By Nat Molomo
MASERU — Suspended Court of Appeal President Justice Michael Ramodibedi has intensified his spirited battle to avoid getting fired from his venerable post.
In a recent notice of appeal against a court judgment allowing the government to purse his impeachment, Ramodibedi fires a broadside against Prime Minister Thomas Thabane whom he accuses of “interfering” with the independence of the judiciary. By initiating a process to have him impeached, Ramodibedi also accuses Thabane of “offending” the cardinal principle of separation of powers between the judiciary, the legislature and the executive entrenched in the constitution of Lesotho.
Ramodibedi argues in his latest court papers that Thabane’s bid to advise King Letsie III to initiate a process to have him impeached should never have been launched without him being heard first.
The Court of Appeal President suffered a major setback last November when the High Court, sitting as a Constitutional Court, dismissed his application contesting Thabane’s bid to have him impeached.
This after the King, on the advice of Thabane, had set up a three judge tribunal to probe Ramodibedi over allegations of judicial misconduct, leading to his possible impeachment.
Ramodibedi had sought to halt the entire process, arguing that his side of the story should have been heard first before the process of establishing the tribunal to probe him had been started.
South African judges, Judge John Musi, Judge Omtheletse Moshidi and Judge Shuled Potterrill, hired to hear the case, dismissed Ramodibedi’s application to interdict the entire process of investigating his alleged misconduct in a ruling delivered on November 22 2013.
The three judges ruled that Ramodibedi was not entitled to be heard prior to the decision to appoint the tribunal to investigate him.
They insisted that the Appeal Court President would receive a fair hearing in the course of the tribunal’s probe into his alleged misconduct.
But Ramodibedi has begged to differ.
He is now appealing against the entire judgment of the three imported High Court judges, who sat as a Constitutional Court he is leader, is now set to delay the tribunal’s misconduct investigation against him.
In his appeal, Ramodibedi cites Thabane, the attorney-general and the three South African judges who were appointed to the tribunal to probe him as respondents.
The three tribunal judges are Justices Zachy Yacoob, Yvonne Mokgoro and M Joffe.
Ramodibedi’s appeal escalates a feud that has rocked the Kingdom’s judiciary in the last several years and left its reputation on the brink.
The quarrel has its roots in a long-running battle between Ramodibedi and former Chief Justice Mahapela Lehohla over seniority on the bench.
When Thabane took office, he reportedly asked the two senior judges to quit because their seniority quarrels threatened to plunge the judiciary into disrepute.

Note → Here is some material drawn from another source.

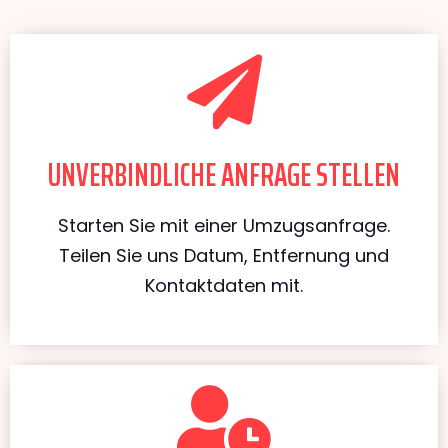
UNVERBINDLICHE ANFRAGE STELLEN
Starten Sie mit einer Umzugsanfrage.
Teilen Sie uns Datum, Entfernung und
Kontaktdaten mit.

Lehohla, who is now the new chairman of the Independent Electoral Commission (IEC), duly obliged and quit his post. But Ramodibedi, who also serves as the chief justice of Swaziland, dug in his heels, and refused to comply with Thabane’s order.

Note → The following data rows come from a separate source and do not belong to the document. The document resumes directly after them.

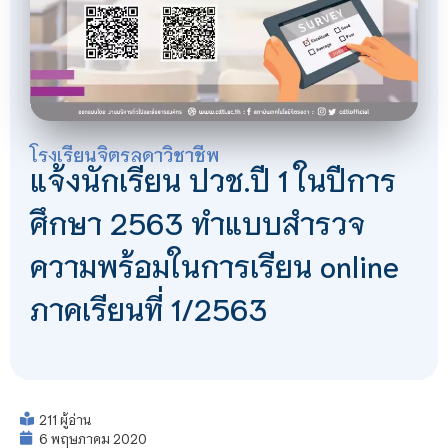
โรงเรียนจิตรลดาวิชาชีพ
แจ้งนักเรียน ปวช.ปี 1 ในปีการ
ศึกษา 2563 ทำแบบสำรวจ
ความพร้อมในการเรียน online
ภาคเรียนที่ 1/2563
211 ผู้อ่าน
6 พฤษภาคม 2020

The Prime Minister then initiated the process to have Ramodibedi impeached, a move that the Court of Appeal President now appears set to fight to the very bitter end.
Ramodibedi argues that the Prime Minister’s move to have him impeached is unconstitutional and remains at odds with the doctrine of separation of powers.
Ramodibedi’s lawyers, Advocates Salemane Phafane KC, Zwelakhe Mda KC and Sakoane Sakoane KC, lists, several other grounds for his appeal.
But they particularly argue that the failure to afford Justice Ramodibedi a hearing before the initiation of the impeachment process against him had “resulted in the failure of justice”.
They say the court ought to have held that Justice Ramodibedi was entitled to be heard before Thabane made representations to the King under section 125 (5) of the Constitution.
Failure to do so effectively infringed on Justice Ramodibedi’s fundamental right to procedural fairness, equality before the law and equal protection of the law, thus putting into question the entire process of law, the lawyers argue.
They also say the court erred and misdirected itself in awarding costs against Ramodibedi, thus effectively punishing him for attempting to vindicate his constitutional rights to be heard.
Ramodibedi’s lawyers say the costs order is at odds with the court’s own finding that this was a matter of “national interest.